━━━━━ INPUT MATERIAL
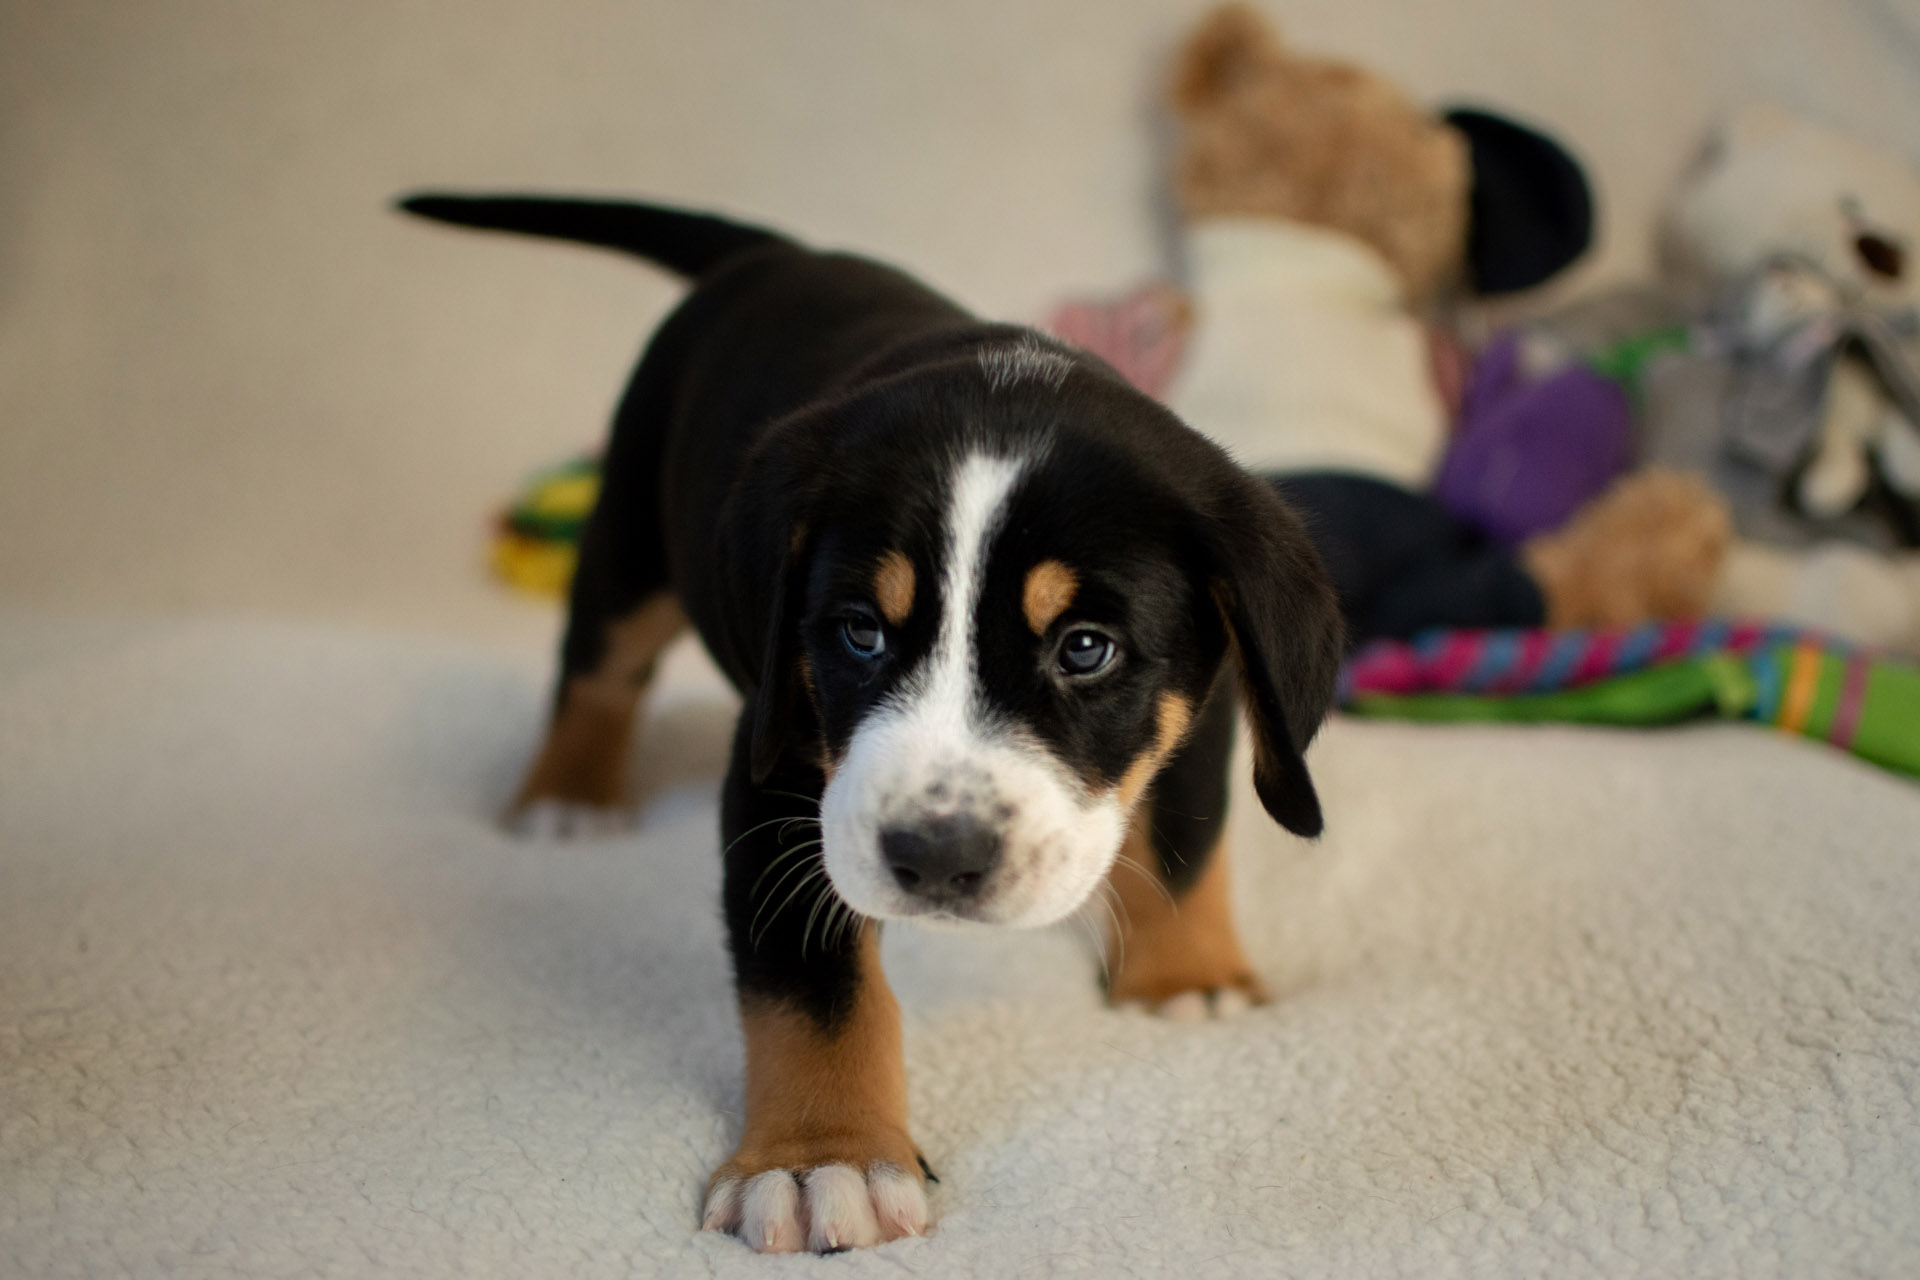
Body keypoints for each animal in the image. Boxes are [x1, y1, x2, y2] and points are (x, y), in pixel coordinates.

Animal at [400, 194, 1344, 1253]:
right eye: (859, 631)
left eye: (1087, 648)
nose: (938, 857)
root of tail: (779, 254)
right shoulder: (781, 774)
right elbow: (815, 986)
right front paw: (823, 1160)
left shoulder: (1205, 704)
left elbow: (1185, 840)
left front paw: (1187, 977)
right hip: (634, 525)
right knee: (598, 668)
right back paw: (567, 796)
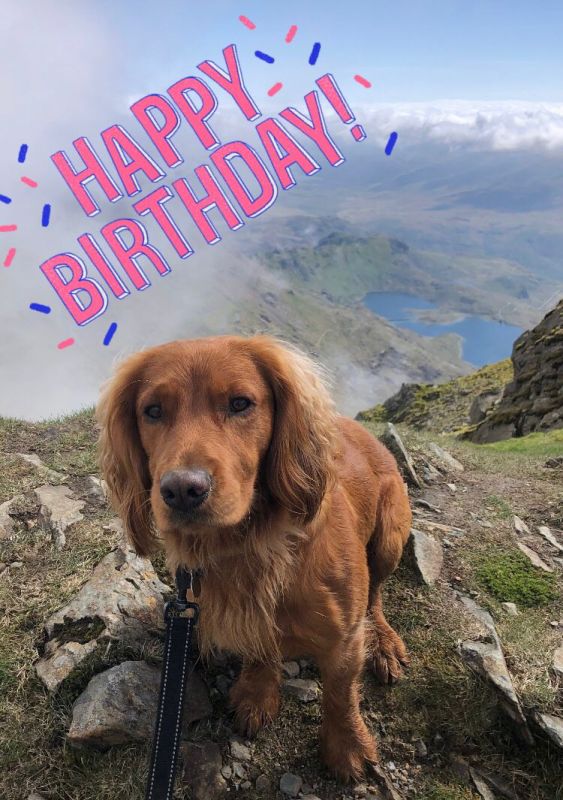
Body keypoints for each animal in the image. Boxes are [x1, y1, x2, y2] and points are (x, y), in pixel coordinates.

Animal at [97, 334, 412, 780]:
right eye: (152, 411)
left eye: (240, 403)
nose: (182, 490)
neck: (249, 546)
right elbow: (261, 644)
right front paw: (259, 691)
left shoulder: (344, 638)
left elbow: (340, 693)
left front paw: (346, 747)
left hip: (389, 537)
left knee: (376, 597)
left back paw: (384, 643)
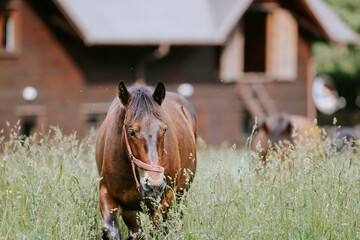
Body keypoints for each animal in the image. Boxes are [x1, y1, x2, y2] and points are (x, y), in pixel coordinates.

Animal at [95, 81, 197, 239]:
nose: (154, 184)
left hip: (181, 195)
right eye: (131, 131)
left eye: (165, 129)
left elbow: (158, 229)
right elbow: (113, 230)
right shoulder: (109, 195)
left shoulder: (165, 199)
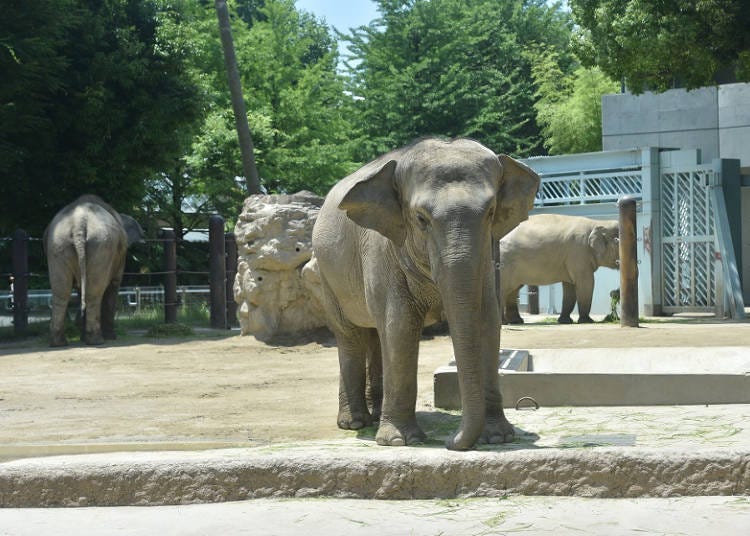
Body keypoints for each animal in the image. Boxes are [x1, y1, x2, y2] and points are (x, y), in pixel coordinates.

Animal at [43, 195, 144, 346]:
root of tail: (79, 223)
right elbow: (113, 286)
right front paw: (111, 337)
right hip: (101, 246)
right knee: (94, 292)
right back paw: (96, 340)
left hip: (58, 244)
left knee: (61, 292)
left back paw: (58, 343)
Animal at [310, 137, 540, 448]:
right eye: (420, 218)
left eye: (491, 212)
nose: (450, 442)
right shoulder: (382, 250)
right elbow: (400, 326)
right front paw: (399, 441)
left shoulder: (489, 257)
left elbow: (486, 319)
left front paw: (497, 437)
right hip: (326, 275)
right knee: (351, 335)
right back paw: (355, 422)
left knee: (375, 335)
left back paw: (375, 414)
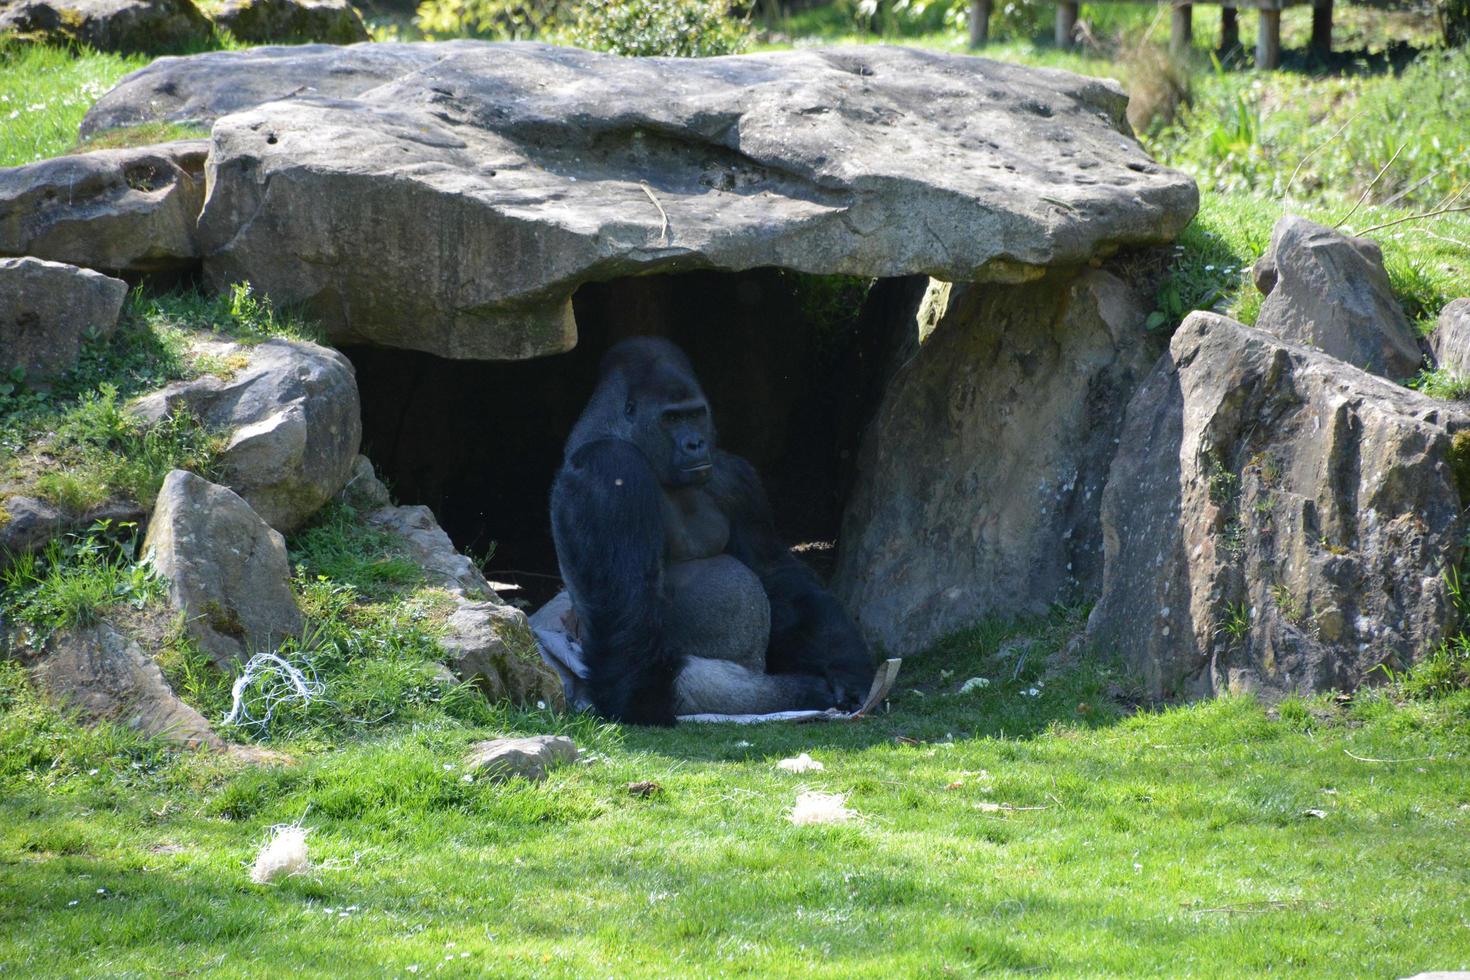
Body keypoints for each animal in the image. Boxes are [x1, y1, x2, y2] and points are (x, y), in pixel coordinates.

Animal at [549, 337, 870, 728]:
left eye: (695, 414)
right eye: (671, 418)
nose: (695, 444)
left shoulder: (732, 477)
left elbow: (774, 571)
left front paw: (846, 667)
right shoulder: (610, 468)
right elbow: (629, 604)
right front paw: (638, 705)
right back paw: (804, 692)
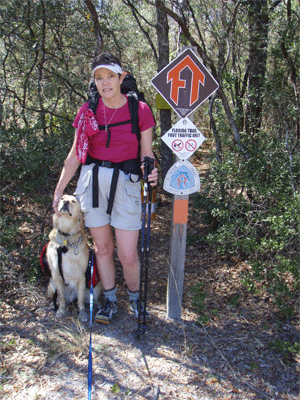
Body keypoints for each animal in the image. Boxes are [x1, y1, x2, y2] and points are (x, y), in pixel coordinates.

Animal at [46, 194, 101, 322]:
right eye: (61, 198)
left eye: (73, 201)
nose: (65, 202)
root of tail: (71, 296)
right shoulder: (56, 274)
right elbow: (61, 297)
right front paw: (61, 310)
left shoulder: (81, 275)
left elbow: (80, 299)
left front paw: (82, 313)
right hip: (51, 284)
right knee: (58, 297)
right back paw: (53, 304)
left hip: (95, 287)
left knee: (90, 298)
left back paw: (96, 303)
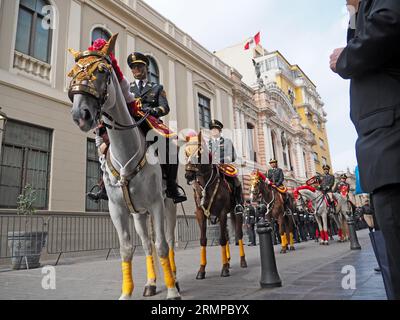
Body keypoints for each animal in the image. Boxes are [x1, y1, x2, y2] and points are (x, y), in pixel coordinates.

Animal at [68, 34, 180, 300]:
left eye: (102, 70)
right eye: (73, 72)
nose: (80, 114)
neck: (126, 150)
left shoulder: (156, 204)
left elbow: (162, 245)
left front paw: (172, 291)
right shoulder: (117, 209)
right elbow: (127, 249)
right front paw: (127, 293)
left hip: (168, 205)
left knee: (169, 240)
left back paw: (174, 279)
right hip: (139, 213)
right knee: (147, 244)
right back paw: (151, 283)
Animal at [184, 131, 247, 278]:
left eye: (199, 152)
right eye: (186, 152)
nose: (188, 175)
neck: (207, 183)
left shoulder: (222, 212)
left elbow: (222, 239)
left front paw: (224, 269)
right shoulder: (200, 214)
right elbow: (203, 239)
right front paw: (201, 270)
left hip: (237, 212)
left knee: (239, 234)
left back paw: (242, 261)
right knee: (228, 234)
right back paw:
━━━━━━━━━━
- **WHAT YOU ARE ASKED TO DO**
Copy word for word the lines above, starting at the line containing "left front paw: (1187, 977)" and ending at the line containing "left back paw: (384, 643)", inclusive, with no pictures.

- **TASK SOLUTION**
left front paw: (1187, 977)
right hip: (634, 525)
right knee: (598, 668)
right back paw: (567, 796)
Body keypoints for each animal in the image. Boxes are [x1, y1, x2, y2] and points are (x, y), in pixel coordinates.

Animal at [97, 334, 412, 780]:
right eye: (152, 411)
left eye: (240, 403)
nose: (182, 490)
neck: (249, 546)
right elbow: (261, 644)
right front paw: (259, 691)
left shoulder: (344, 638)
left elbow: (340, 693)
left front paw: (346, 747)
left hip: (389, 537)
left knee: (376, 597)
left back paw: (384, 643)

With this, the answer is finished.